▸ **DATA FOR REVIEW**:
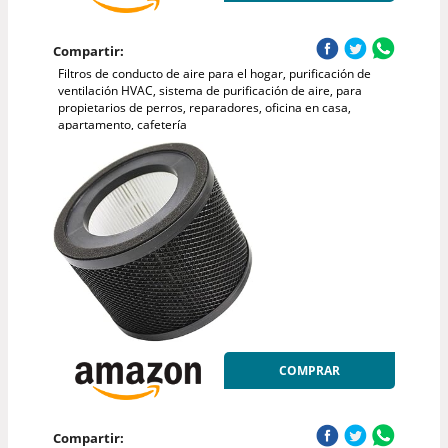
Compartir:
Filtros de conducto de aire para el hogar, purificación de
ventilación HVAC, sistema de purificación de aire, para
propietarios de perros, reparadores, oficina en casa,
apartamento, cafetería
COMPRAR
Compartir:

▸ **EXERCISE INSTRUCTIONS**: Put every line of text from the data above into a numbered list, skipping any blank lines. Leave the pictures out of your answer.

▸ **PROBLEM SOLUTION**:
1. Compartir:
2. Filtros de conducto de aire para el hogar, purificación de
3. ventilación HVAC, sistema de purificación de aire, para
4. propietarios de perros, reparadores, oficina en casa,
5. apartamento, cafetería
6. COMPRAR
7. Compartir:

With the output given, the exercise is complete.